The French newspaper "Le Monde" publishes first results of the International Panel on Social Progress (IPSP), including a contribution by MCC Director Ottmar Edenhofer.
Using the benefits of capitalism and limiting its worst excesses at the same time is feasible with the help of a carbon tax. This is one of the results attained by Ottmar Edenhofer, Director of the Mercator Research Institute on Global Commons and Climate Change (MCC) and chief economist at the Potsdam Institute for Climate Impact Research (PIK), and his co-authors Purnamita Dasgupta and Kristin Seyboth. Extracts from their paper— a contribution to the report of the International Panel on Social Progress (IPSP)—have now been published for the first time in France's most important daily newspaper "Le Monde".
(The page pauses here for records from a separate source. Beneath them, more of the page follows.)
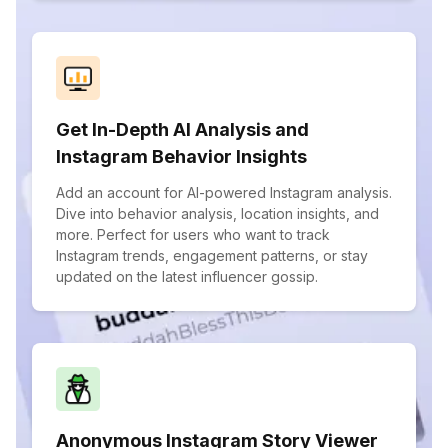
Get In-Depth AI Analysis and
Instagram Behavior Insights
Add an account for AI-powered Instagram analysis.
Dive into behavior analysis, location insights, and
more. Perfect for users who want to track
Instagram trends, engagement patterns, or stay
updated on the latest influencer gossip.
Anonymous Instagram Story Viewer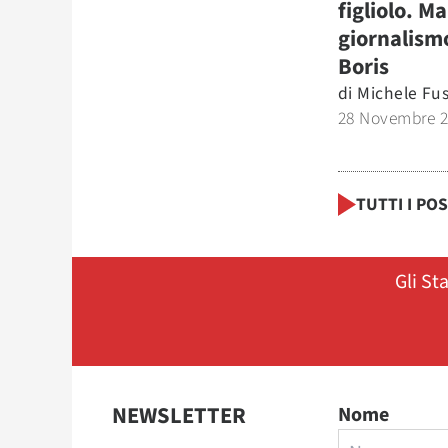
figliolo. M
giornalism
Boris
di
Michele Fu
28 Novembre 
TUTTI I PO
Gli St
NEWSLETTER
Nome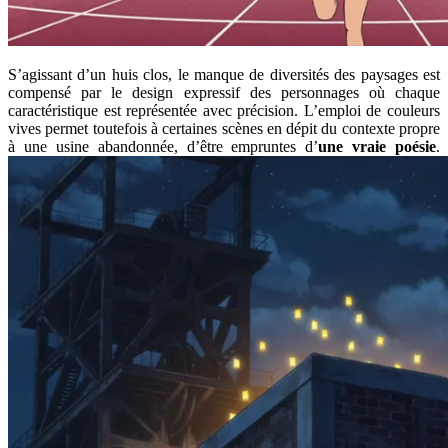
S’agissant d’un huis clos, le manque de diversités des paysages est
compensé par le design expressif des personnages où chaque
caractéristique est représentée avec précision. L’emploi de couleurs
vives permet toutefois à certaines scènes en dépit du contexte propre
à une usine abandonnée, d’être empruntes d’
une vraie poésie
.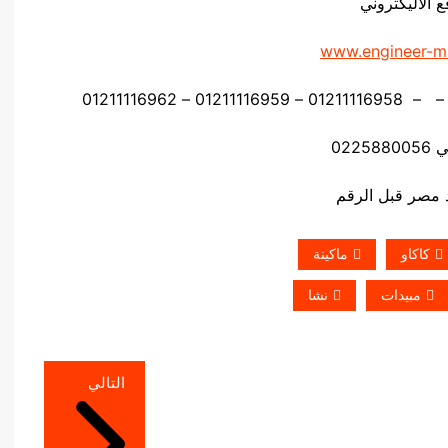
ع الاليكتروني
www.engineer-m
0225
كاكاو
ماكينة
مبيدات
نشا
التالي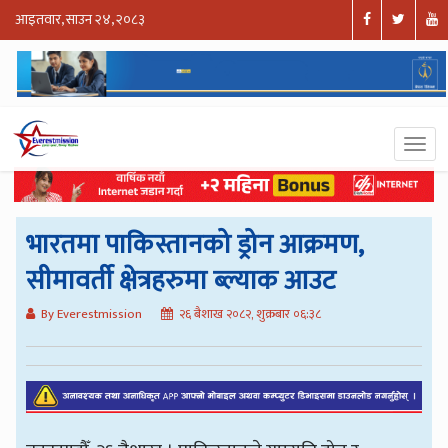
आइतवार, साउन २४, २०८३
भारतमा पाकिस्तानको ड्रोन आक्रमण,
सीमावर्ती क्षेत्रहरुमा ब्ल्याक आउट
By Everestmission
२६ बैशाख २०८२, शुक्रबार ०६:३८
The authors criticize the fact that capitalism is mostly seen only black or white. One group praises its outstanding achievements, as the rapid economic growth in capitalist countries drastically improved the living standards of millions of people. Spectacular progress has been made in terms of technology, health and education. The other group, in turn, emphasizes the ugly side of unregulated capitalism: the increasingly diverging gap between rich and poor, misuse of power by large international corporations, and enormous environmental damage.
Edenhofer and his co-authors argue in favor of a compromise. Instead of praising or demonizing capitalism, we should find a way to exploit the advantages of free markets and limit the harmful effects on men and the environment. Carbon pricing plays a central role here. A carbon tax, for example, promotes the transition to climate-friendly technologies as well as it generates considerable financial resources. This money could be invested in infrastructure, health care or lowering other taxes—a progressive reform of the income tax would reduce social inequality.
However, to create a fairer and long-term viable form of capitalism, institutions are needed that emphasize both social progress and the role of the markets. "Conventional productivity-based criteria do not assess the effectiveness of growth in terms of happiness or sustainable development," the authors write, and more: "Humanity is not doomed to failure because of a tragic incompatibility of growth and climate protection, efficiency and equality." According to them, we must face the challenges of growth, while ensuring the continuation of this growth—only then, we are able to move towards sustainable development.